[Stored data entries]
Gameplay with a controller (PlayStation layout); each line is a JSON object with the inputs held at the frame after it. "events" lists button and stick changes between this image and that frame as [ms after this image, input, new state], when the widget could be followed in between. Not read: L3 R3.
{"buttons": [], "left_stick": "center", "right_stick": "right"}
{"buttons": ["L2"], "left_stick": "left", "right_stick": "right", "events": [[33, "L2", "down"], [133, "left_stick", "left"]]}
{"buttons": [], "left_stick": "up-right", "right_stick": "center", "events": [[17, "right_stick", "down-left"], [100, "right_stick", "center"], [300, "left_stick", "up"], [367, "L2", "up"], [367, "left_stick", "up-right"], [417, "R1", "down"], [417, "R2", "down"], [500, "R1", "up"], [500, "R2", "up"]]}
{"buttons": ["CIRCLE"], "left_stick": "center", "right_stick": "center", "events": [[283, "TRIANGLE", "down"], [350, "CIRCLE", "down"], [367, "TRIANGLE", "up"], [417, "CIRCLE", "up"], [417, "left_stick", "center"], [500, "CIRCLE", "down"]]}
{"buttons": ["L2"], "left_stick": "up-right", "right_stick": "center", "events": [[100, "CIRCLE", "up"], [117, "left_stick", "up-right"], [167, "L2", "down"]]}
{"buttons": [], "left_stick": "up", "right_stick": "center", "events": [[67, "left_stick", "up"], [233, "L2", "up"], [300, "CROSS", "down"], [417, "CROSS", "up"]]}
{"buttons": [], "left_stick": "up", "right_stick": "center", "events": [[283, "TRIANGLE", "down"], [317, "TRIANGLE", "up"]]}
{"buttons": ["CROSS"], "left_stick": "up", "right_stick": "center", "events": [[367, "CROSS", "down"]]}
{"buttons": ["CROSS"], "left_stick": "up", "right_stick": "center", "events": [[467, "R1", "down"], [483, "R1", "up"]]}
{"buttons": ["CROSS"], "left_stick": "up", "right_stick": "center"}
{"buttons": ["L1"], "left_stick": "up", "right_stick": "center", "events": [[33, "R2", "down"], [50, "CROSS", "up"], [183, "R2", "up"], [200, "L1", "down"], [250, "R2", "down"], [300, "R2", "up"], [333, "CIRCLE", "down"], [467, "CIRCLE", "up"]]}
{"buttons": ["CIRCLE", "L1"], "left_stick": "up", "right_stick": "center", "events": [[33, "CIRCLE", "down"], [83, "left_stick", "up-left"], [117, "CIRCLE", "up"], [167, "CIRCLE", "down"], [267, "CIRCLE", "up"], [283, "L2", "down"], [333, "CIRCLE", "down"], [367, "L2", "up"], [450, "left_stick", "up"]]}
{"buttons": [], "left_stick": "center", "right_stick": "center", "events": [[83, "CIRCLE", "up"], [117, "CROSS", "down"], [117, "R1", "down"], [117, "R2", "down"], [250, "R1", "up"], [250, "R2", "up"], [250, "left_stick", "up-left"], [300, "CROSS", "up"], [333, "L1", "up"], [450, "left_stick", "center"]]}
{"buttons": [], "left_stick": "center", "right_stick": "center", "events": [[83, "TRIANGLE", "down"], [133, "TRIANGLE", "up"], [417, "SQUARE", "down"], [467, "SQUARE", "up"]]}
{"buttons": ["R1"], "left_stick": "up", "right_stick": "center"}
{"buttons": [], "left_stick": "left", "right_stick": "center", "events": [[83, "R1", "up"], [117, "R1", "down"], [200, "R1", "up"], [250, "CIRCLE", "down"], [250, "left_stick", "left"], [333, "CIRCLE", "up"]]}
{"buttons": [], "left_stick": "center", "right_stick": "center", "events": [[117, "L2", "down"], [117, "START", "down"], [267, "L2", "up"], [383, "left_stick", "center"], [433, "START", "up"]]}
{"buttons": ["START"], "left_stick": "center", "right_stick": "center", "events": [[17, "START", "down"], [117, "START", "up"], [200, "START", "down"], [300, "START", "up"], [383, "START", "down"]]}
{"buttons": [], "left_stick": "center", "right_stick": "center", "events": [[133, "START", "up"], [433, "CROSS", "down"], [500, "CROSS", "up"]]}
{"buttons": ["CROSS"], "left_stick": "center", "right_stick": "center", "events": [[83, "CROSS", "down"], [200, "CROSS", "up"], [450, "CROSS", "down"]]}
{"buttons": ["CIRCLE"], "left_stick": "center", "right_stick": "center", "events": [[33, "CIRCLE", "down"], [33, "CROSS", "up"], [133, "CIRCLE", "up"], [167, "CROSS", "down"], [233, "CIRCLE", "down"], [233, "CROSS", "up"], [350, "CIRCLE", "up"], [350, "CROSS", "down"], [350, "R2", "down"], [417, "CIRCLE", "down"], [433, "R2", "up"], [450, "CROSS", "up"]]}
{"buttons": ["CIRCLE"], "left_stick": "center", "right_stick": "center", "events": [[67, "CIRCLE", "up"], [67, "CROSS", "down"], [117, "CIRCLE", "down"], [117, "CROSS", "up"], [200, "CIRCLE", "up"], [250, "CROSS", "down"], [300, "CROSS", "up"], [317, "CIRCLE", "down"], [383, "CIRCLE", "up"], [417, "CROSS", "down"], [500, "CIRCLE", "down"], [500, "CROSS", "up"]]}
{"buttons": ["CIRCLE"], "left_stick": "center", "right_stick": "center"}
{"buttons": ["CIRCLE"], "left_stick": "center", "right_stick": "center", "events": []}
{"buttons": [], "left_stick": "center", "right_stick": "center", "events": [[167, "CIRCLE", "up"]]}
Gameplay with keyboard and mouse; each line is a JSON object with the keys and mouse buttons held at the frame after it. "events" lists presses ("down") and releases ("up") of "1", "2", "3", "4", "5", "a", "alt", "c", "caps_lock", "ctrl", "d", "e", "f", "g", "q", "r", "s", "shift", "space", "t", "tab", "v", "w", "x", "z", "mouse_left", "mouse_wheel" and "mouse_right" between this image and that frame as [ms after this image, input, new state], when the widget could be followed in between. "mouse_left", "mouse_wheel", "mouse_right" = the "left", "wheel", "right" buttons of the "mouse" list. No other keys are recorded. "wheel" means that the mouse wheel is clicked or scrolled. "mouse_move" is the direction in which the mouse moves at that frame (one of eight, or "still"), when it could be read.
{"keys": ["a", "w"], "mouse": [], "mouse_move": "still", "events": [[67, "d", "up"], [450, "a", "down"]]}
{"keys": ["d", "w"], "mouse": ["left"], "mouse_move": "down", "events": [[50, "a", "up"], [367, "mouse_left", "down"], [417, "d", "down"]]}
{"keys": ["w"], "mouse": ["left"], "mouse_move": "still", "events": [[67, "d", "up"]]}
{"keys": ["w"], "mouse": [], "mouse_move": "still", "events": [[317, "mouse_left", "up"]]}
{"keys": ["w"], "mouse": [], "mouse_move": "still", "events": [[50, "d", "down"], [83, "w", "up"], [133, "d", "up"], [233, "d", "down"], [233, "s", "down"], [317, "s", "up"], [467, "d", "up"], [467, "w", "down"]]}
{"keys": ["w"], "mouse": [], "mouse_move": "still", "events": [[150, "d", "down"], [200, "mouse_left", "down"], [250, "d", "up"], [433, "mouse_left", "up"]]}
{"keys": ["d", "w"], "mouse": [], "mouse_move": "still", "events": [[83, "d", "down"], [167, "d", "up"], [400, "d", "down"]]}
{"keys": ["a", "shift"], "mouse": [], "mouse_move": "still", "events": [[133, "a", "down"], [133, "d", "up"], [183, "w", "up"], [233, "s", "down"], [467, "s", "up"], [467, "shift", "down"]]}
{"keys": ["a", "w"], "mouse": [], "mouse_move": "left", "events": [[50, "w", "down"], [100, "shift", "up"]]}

▸ Try it
Copy every record above out again, word for word.

▸ Solution for this problem
Gameplay with a controller (PlayStation layout); each line is a JSON object with the inputs held at the frame after it. "events" lists button and stick changes between this image and that frame as [ms after this image, input, new state], when the widget could be followed in between. Not read: L3 R3.
{"buttons": [], "left_stick": "center", "right_stick": "right"}
{"buttons": ["L2"], "left_stick": "left", "right_stick": "right", "events": [[33, "L2", "down"], [133, "left_stick", "left"]]}
{"buttons": [], "left_stick": "up-right", "right_stick": "center", "events": [[17, "right_stick", "down-left"], [100, "right_stick", "center"], [300, "left_stick", "up"], [367, "L2", "up"], [367, "left_stick", "up-right"], [417, "R1", "down"], [417, "R2", "down"], [500, "R1", "up"], [500, "R2", "up"]]}
{"buttons": ["CIRCLE"], "left_stick": "center", "right_stick": "center", "events": [[283, "TRIANGLE", "down"], [350, "CIRCLE", "down"], [367, "TRIANGLE", "up"], [417, "CIRCLE", "up"], [417, "left_stick", "center"], [500, "CIRCLE", "down"]]}
{"buttons": ["L2"], "left_stick": "up-right", "right_stick": "center", "events": [[100, "CIRCLE", "up"], [117, "left_stick", "up-right"], [167, "L2", "down"]]}
{"buttons": [], "left_stick": "up", "right_stick": "center", "events": [[67, "left_stick", "up"], [233, "L2", "up"], [300, "CROSS", "down"], [417, "CROSS", "up"]]}
{"buttons": [], "left_stick": "up", "right_stick": "center", "events": [[283, "TRIANGLE", "down"], [317, "TRIANGLE", "up"]]}
{"buttons": ["CROSS"], "left_stick": "up", "right_stick": "center", "events": [[367, "CROSS", "down"]]}
{"buttons": ["CROSS"], "left_stick": "up", "right_stick": "center", "events": [[467, "R1", "down"], [483, "R1", "up"]]}
{"buttons": ["CROSS"], "left_stick": "up", "right_stick": "center"}
{"buttons": ["L1"], "left_stick": "up", "right_stick": "center", "events": [[33, "R2", "down"], [50, "CROSS", "up"], [183, "R2", "up"], [200, "L1", "down"], [250, "R2", "down"], [300, "R2", "up"], [333, "CIRCLE", "down"], [467, "CIRCLE", "up"]]}
{"buttons": ["CIRCLE", "L1"], "left_stick": "up", "right_stick": "center", "events": [[33, "CIRCLE", "down"], [83, "left_stick", "up-left"], [117, "CIRCLE", "up"], [167, "CIRCLE", "down"], [267, "CIRCLE", "up"], [283, "L2", "down"], [333, "CIRCLE", "down"], [367, "L2", "up"], [450, "left_stick", "up"]]}
{"buttons": [], "left_stick": "center", "right_stick": "center", "events": [[83, "CIRCLE", "up"], [117, "CROSS", "down"], [117, "R1", "down"], [117, "R2", "down"], [250, "R1", "up"], [250, "R2", "up"], [250, "left_stick", "up-left"], [300, "CROSS", "up"], [333, "L1", "up"], [450, "left_stick", "center"]]}
{"buttons": [], "left_stick": "center", "right_stick": "center", "events": [[83, "TRIANGLE", "down"], [133, "TRIANGLE", "up"], [417, "SQUARE", "down"], [467, "SQUARE", "up"]]}
{"buttons": ["R1"], "left_stick": "up", "right_stick": "center"}
{"buttons": [], "left_stick": "left", "right_stick": "center", "events": [[83, "R1", "up"], [117, "R1", "down"], [200, "R1", "up"], [250, "CIRCLE", "down"], [250, "left_stick", "left"], [333, "CIRCLE", "up"]]}
{"buttons": [], "left_stick": "center", "right_stick": "center", "events": [[117, "L2", "down"], [117, "START", "down"], [267, "L2", "up"], [383, "left_stick", "center"], [433, "START", "up"]]}
{"buttons": ["START"], "left_stick": "center", "right_stick": "center", "events": [[17, "START", "down"], [117, "START", "up"], [200, "START", "down"], [300, "START", "up"], [383, "START", "down"]]}
{"buttons": [], "left_stick": "center", "right_stick": "center", "events": [[133, "START", "up"], [433, "CROSS", "down"], [500, "CROSS", "up"]]}
{"buttons": ["CROSS"], "left_stick": "center", "right_stick": "center", "events": [[83, "CROSS", "down"], [200, "CROSS", "up"], [450, "CROSS", "down"]]}
{"buttons": ["CIRCLE"], "left_stick": "center", "right_stick": "center", "events": [[33, "CIRCLE", "down"], [33, "CROSS", "up"], [133, "CIRCLE", "up"], [167, "CROSS", "down"], [233, "CIRCLE", "down"], [233, "CROSS", "up"], [350, "CIRCLE", "up"], [350, "CROSS", "down"], [350, "R2", "down"], [417, "CIRCLE", "down"], [433, "R2", "up"], [450, "CROSS", "up"]]}
{"buttons": ["CIRCLE"], "left_stick": "center", "right_stick": "center", "events": [[67, "CIRCLE", "up"], [67, "CROSS", "down"], [117, "CIRCLE", "down"], [117, "CROSS", "up"], [200, "CIRCLE", "up"], [250, "CROSS", "down"], [300, "CROSS", "up"], [317, "CIRCLE", "down"], [383, "CIRCLE", "up"], [417, "CROSS", "down"], [500, "CIRCLE", "down"], [500, "CROSS", "up"]]}
{"buttons": ["CIRCLE"], "left_stick": "center", "right_stick": "center"}
{"buttons": ["CIRCLE"], "left_stick": "center", "right_stick": "center", "events": []}
{"buttons": [], "left_stick": "center", "right_stick": "center", "events": [[167, "CIRCLE", "up"]]}
Gameplay with keyboard and mouse; each line is a JSON object with the keys and mouse buttons held at the frame after it. "events" lists presses ("down") and releases ("up") of "1", "2", "3", "4", "5", "a", "alt", "c", "caps_lock", "ctrl", "d", "e", "f", "g", "q", "r", "s", "shift", "space", "t", "tab", "v", "w", "x", "z", "mouse_left", "mouse_wheel" and "mouse_right" between this image and that frame as [ms after this image, input, new state], when the widget could be followed in between. "mouse_left", "mouse_wheel", "mouse_right" = the "left", "wheel", "right" buttons of the "mouse" list. No other keys are recorded. "wheel" means that the mouse wheel is clicked or scrolled. "mouse_move" is the direction in which the mouse moves at that frame (one of eight, or "still"), when it could be read.
{"keys": ["a", "w"], "mouse": [], "mouse_move": "still", "events": [[67, "d", "up"], [450, "a", "down"]]}
{"keys": ["d", "w"], "mouse": ["left"], "mouse_move": "down", "events": [[50, "a", "up"], [367, "mouse_left", "down"], [417, "d", "down"]]}
{"keys": ["w"], "mouse": ["left"], "mouse_move": "still", "events": [[67, "d", "up"]]}
{"keys": ["w"], "mouse": [], "mouse_move": "still", "events": [[317, "mouse_left", "up"]]}
{"keys": ["w"], "mouse": [], "mouse_move": "still", "events": [[50, "d", "down"], [83, "w", "up"], [133, "d", "up"], [233, "d", "down"], [233, "s", "down"], [317, "s", "up"], [467, "d", "up"], [467, "w", "down"]]}
{"keys": ["w"], "mouse": [], "mouse_move": "still", "events": [[150, "d", "down"], [200, "mouse_left", "down"], [250, "d", "up"], [433, "mouse_left", "up"]]}
{"keys": ["d", "w"], "mouse": [], "mouse_move": "still", "events": [[83, "d", "down"], [167, "d", "up"], [400, "d", "down"]]}
{"keys": ["a", "shift"], "mouse": [], "mouse_move": "still", "events": [[133, "a", "down"], [133, "d", "up"], [183, "w", "up"], [233, "s", "down"], [467, "s", "up"], [467, "shift", "down"]]}
{"keys": ["a", "w"], "mouse": [], "mouse_move": "left", "events": [[50, "w", "down"], [100, "shift", "up"]]}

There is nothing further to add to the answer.